Further clinical evaluation on imported cases from outside of China
After the construction of the assistant discrimination tool was completed, there are some confirmed COVID-19 cases that were imported from outside of China and were received in Gansu Province. In order to make an in-depth assessment for the built tool, 24 samples of 14 patients from Lanzhou Pulmonary Hospital were collected when first performed the routine laboratory blood tests, including 2 routine hematological parameters and 9 biochemical parameters. The prediction results were shown in Figure 5. 22 of 24 samples were accurately identified through using our designed web server with an accuracy rate of 0·9 167. Changes for related blood components could not be captured by the tool due to the early stages of virus infection, the patients with mild symptoms were not accurately diagnosed. However, the high-precision performance has greatly encouraged the confidence to make more adequately preparation for further clinical practice.

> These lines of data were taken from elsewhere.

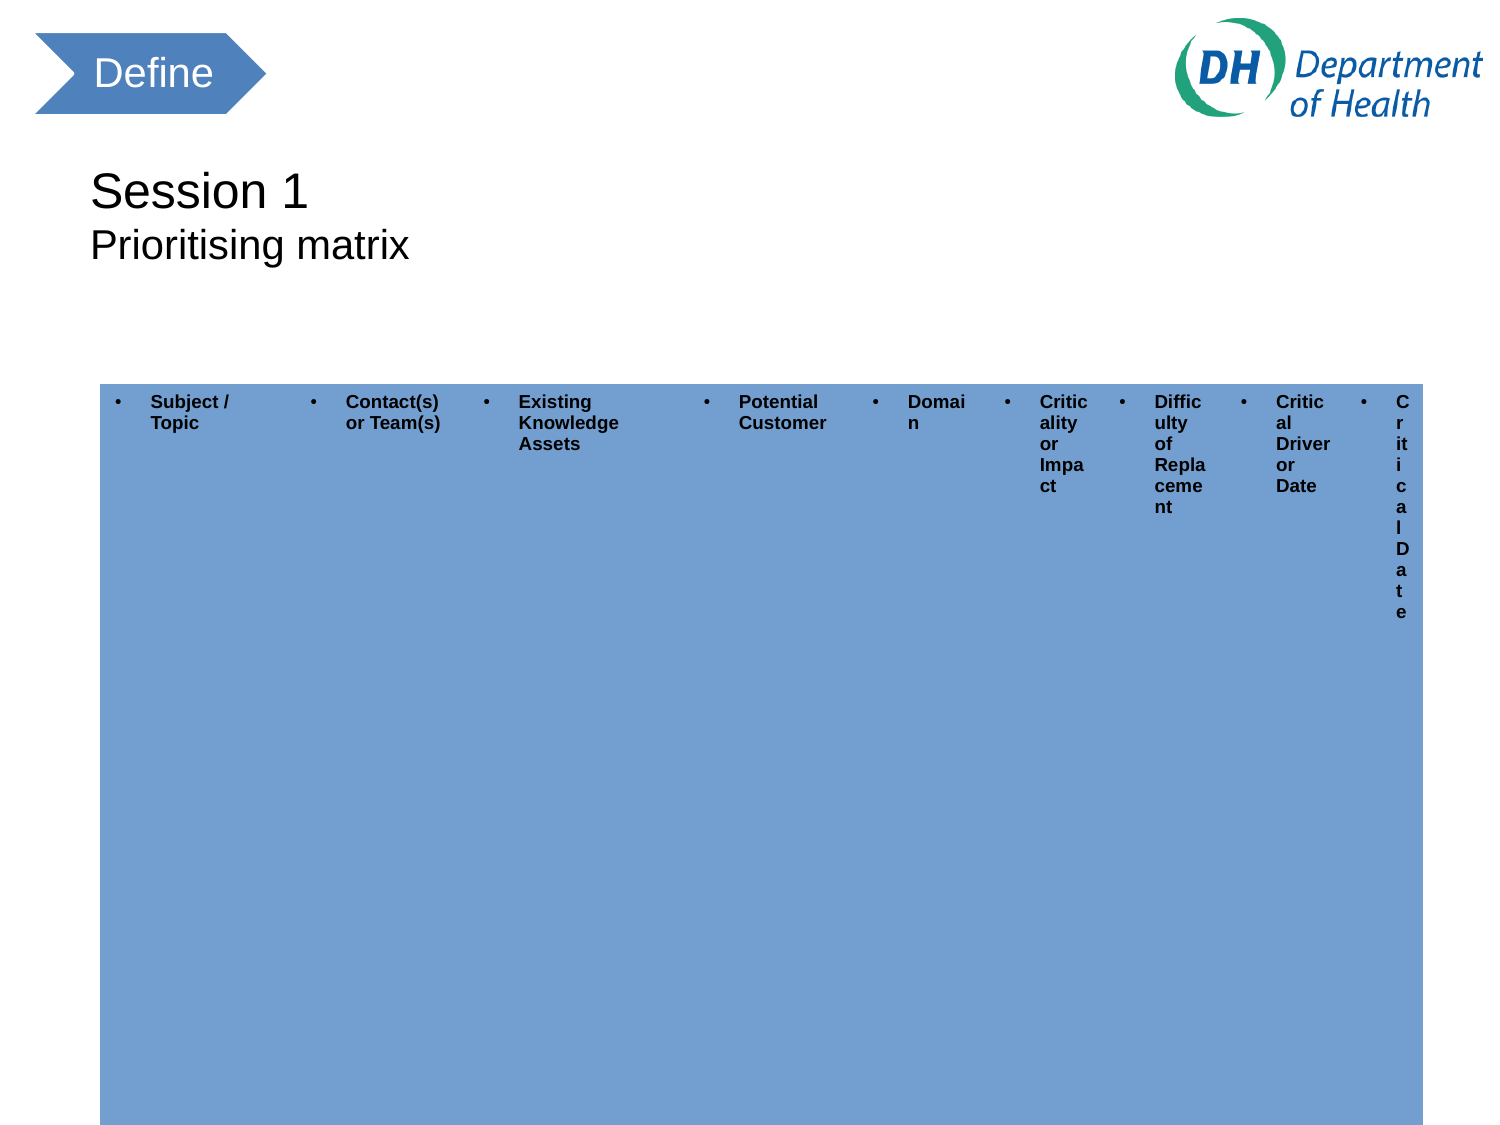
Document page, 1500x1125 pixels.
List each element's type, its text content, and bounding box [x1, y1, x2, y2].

table_cell [858, 1028, 990, 1085]
table_cell [1104, 1085, 1226, 1125]
table_cell [990, 801, 1104, 858]
table_cell [1226, 858, 1346, 914]
table_cell [1104, 971, 1226, 1028]
table_cell [1346, 914, 1423, 971]
table_cell [990, 630, 1104, 687]
table_cell [689, 1028, 858, 1085]
table_cell [296, 1085, 468, 1125]
table_cell [1226, 801, 1346, 858]
table_cell [296, 687, 468, 744]
table_cell [296, 858, 468, 914]
table_cell [1226, 971, 1346, 1028]
table_cell [296, 914, 468, 971]
table_cell [689, 971, 858, 1028]
table_header Potential Customer [689, 384, 858, 630]
table_cell [990, 914, 1104, 971]
table_cell [100, 744, 296, 801]
table_cell [1104, 687, 1226, 744]
table_cell [689, 1085, 858, 1125]
table_cell [468, 971, 689, 1028]
table_cell [100, 1085, 296, 1125]
table_cell [1104, 801, 1226, 858]
table_header Critical Date [1346, 384, 1423, 630]
table_cell [100, 914, 296, 971]
table_cell [990, 971, 1104, 1028]
table_cell [1226, 630, 1346, 687]
table_cell [990, 858, 1104, 914]
table_cell [1346, 801, 1423, 858]
table_cell [100, 858, 296, 914]
title Session 1 Prioritising matrix [75, 150, 1426, 339]
table_cell [100, 971, 296, 1028]
table_cell [296, 971, 468, 1028]
table_cell [296, 801, 468, 858]
table_cell [468, 858, 689, 914]
table_cell [1104, 1028, 1226, 1085]
table_cell [1226, 744, 1346, 801]
table_cell [1226, 687, 1346, 744]
table_cell [468, 744, 689, 801]
table_cell [689, 858, 858, 914]
table_cell [468, 1028, 689, 1085]
table_cell [296, 1028, 468, 1085]
table_cell [1346, 1085, 1423, 1125]
table_cell [1346, 971, 1423, 1028]
table_cell [990, 1028, 1104, 1085]
table_header Existing Knowledge Assets [468, 384, 689, 630]
table_cell [1104, 630, 1226, 687]
table_cell [468, 630, 689, 687]
table_cell [1104, 858, 1226, 914]
table_cell [468, 1085, 689, 1125]
table_cell [858, 801, 990, 858]
table_header Critical Driver or Date [1226, 384, 1346, 630]
table_cell [858, 858, 990, 914]
table_cell [689, 630, 858, 687]
table_cell [1226, 1028, 1346, 1085]
table_cell [858, 914, 990, 971]
table_cell [689, 914, 858, 971]
text_box Define [29, 30, 270, 117]
table_header Domain [858, 384, 990, 630]
table_cell [1346, 630, 1423, 687]
picture [1175, 19, 1483, 117]
table_cell [1104, 914, 1226, 971]
table_cell [100, 1028, 296, 1085]
table_header Criticality or Impact [990, 384, 1104, 630]
table_cell [990, 687, 1104, 744]
table_cell [296, 744, 468, 801]
table_cell [468, 914, 689, 971]
table_cell [1226, 914, 1346, 971]
table_header Contact(s) or Team(s) [296, 384, 468, 630]
table_cell [858, 744, 990, 801]
table_cell [100, 687, 296, 744]
table_cell [468, 801, 689, 858]
table_cell [689, 744, 858, 801]
table_cell [990, 744, 1104, 801]
table_header Subject / Topic [100, 384, 296, 630]
table_cell [858, 1085, 990, 1125]
table_cell [858, 630, 990, 687]
table_cell [858, 971, 990, 1028]
table_cell [1346, 744, 1423, 801]
table_cell [1104, 744, 1226, 801]
table_cell [1346, 858, 1423, 914]
table_cell [468, 687, 689, 744]
table_cell [858, 687, 990, 744]
table_cell [296, 630, 468, 687]
table_cell [689, 687, 858, 744]
table_cell [990, 1085, 1104, 1125]
table_cell [689, 801, 858, 858]
table_cell [1346, 687, 1423, 744]
table_cell [1346, 1028, 1423, 1085]
table_cell [100, 630, 296, 687]
table_cell [100, 801, 296, 858]
table_header Difficulty of Replacement [1104, 384, 1226, 630]
table_cell [1226, 1085, 1346, 1125]
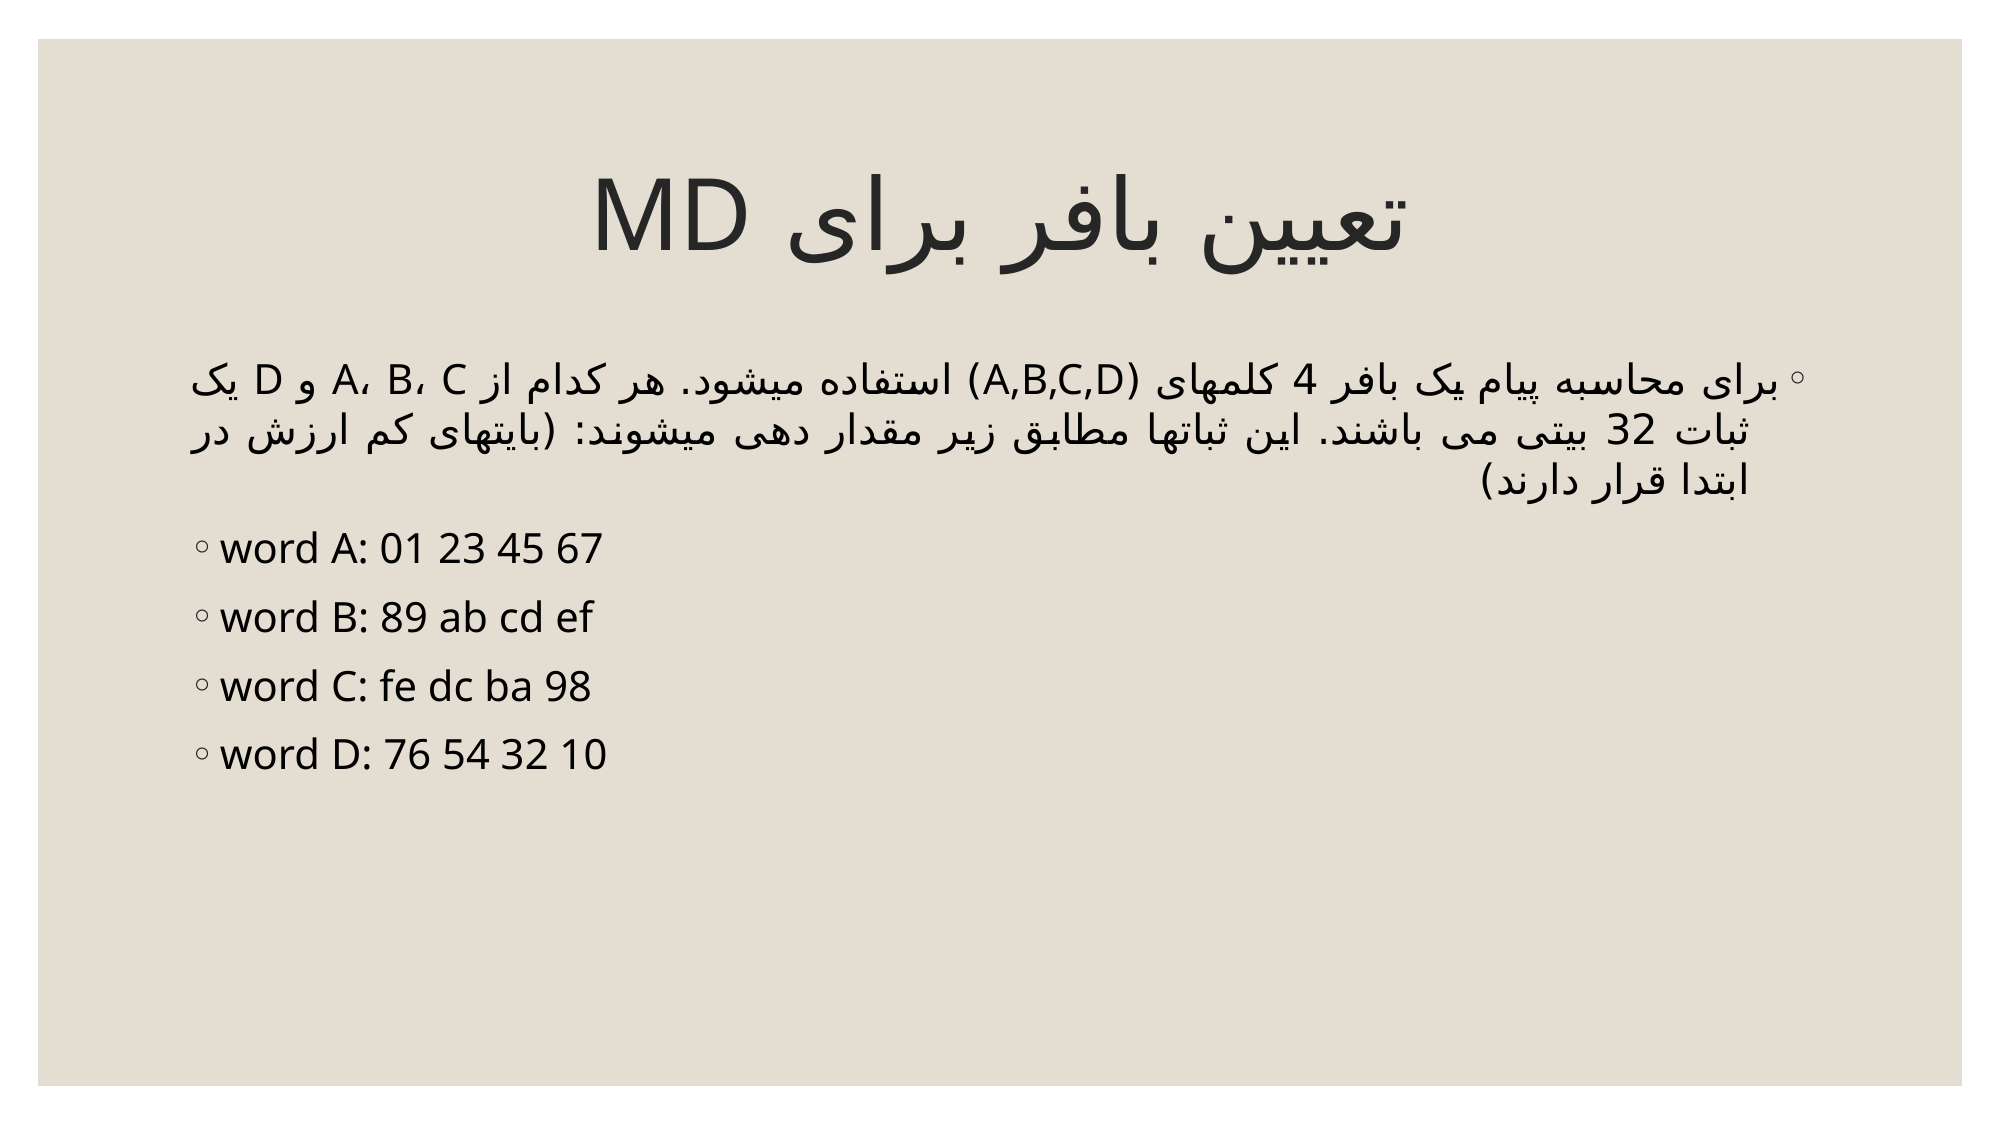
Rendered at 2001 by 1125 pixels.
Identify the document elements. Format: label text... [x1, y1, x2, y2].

title تعیین بافر برای MD [174, 105, 1825, 331]
list برای محاسبه پیام یک بافر 4 کلمه‏ای (A,B,C,D) استفاده می‏شود. هر کدام از A، B، C و D یک ثبات 32 بیتی می باشند. این ثبات‏ها مطابق زیر مقدار دهی می‏شوند: (بایت‏های کم ارزش در ابتدا قرار دارند) word A: 01 23 45 67 word B: 89 ab cd ef word C: fe dc ba 98 word D: 76 54 32 10 [174, 345, 1825, 991]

Application domain of this tool
This method is built on data of suspected patients which presented similar CT information or similar symptoms with COVID-19 like fever, cough, myalgia or fatigue, which are followed the first triage results in hospital before the nucleic acid assay. This tool has been validated many times with good performance on these suspected patients and we have faith on its proper application on further tests to identify COVID-19 cases from other suspected cases.
However, its application on identification COVID-19 cases with atypical symptoms is not confirmed since these cases were hard to collect in the current situation. Anyway, we still believe that if more laboratory parameters are collected, machine learning algorithms may extract more valuable candidate markers to identify COVID-19 infection, even from the whole population, whether with or without typical symptoms.
Conclusion
In conclusion, the assistant tool was built with 11 top-ranking clinical available blood indices that were extracted from the random forest algorithm. This result may capture the inherent patterns of these routine parameters to make routine blood tests play an influential role on the value of alarm diseases. After several evaluations, it is of extraordinary benefit to be exploited for large-scale initial screening on suspected patients of COVID-19 to minimize the risk of the virus, especially for confirmed patients taken the timely isolation and treatment, which is currently known the most effective response. Although the proposed tool needs to be tested by more clinical practice, the method provides some new insights into for the rapid diagnosis of COIVD-19 infection to cope with severe situations due to terrible characteristic of the human-to-human transmission.
Data Availability
The data used to support the findings of this study are available from the corresponding author upon request.